Like many who remember the original Biba, Thomas has reservations about today's early Seventies revival. 'Frankly, it was one of the ugliest periods of fashion. Much of it was absolutely dire.'

Hulanicki thinks this Seventies revival won't last long in its present form. 'When designers start using spots, stripes and leopard skin, you know they're in trouble. The interest in Biba suggests that fashion is in a transition stage. It's the start of a new feeling, but designers still have to develop their own look.'

Biba fashion was made for women with tiny shoulders and asparagus legs. Few women who bought Biba can still wear their clothes. Ms Bentley says: 'I have a black jersey dress in size eight, the anorexic norm for that time. There's no way I can get into it now.'

Years later, Ms Hulanicki frankly acknowledged that some of her clothes were uncomfortable. She said that the celebrated Biba smocks 'itched and stopped the girls' arms from bending'. Her long, skinny sleeves were 'so tight they hindered the circulation'. In the early days, she admits, her best customers were 'post-war babies who had been deprived of nourishing protein and grew up into beautiful, skinny people: a designer's dream'.

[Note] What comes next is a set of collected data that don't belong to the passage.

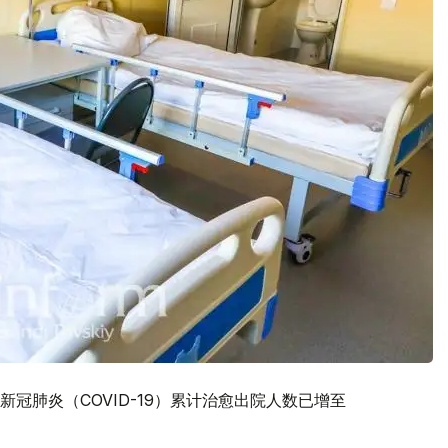
冠肺炎（COVID-19）累计治愈出院人数已增至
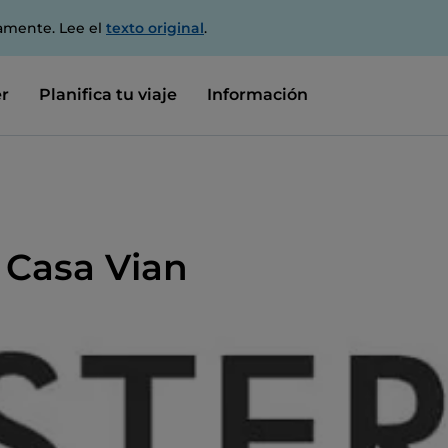
amente. Lee el
texto original
.
r
Planifica tu viaje
Información
a Casa Vian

This week she pointed out that technological advances in fashion might make her clothes fit rather more successfully today. 'We never had stretch fabrics with Lycra, fabrics that move with the body.'

Itchy and uncomfortable, or stretchy and versatile, teenagers of the Nineties don't worry about such trifles. In the spring of 1993, the Biba look is back in again. To be young, size eight, and dressed in Biba (or a contemporary imitation), is to be in heaven. The shops may be history, but the spirit lives on.

'Biba, the Label, the Lifestyle, the Look' opens at the Laing Art Gallery, Newcastle-upon-Tyne, on 19 February till 6 June; at Aberdeen Art Gallery from 3 to 31 July; and Leicester Museum and Art Gallery from 21 August to 14 November.

An exhibition of photographs by Justin de Villeneuve, 'The Five Years, 1968-1973', opens on 9 May at the Northcote Gallery, Battersea.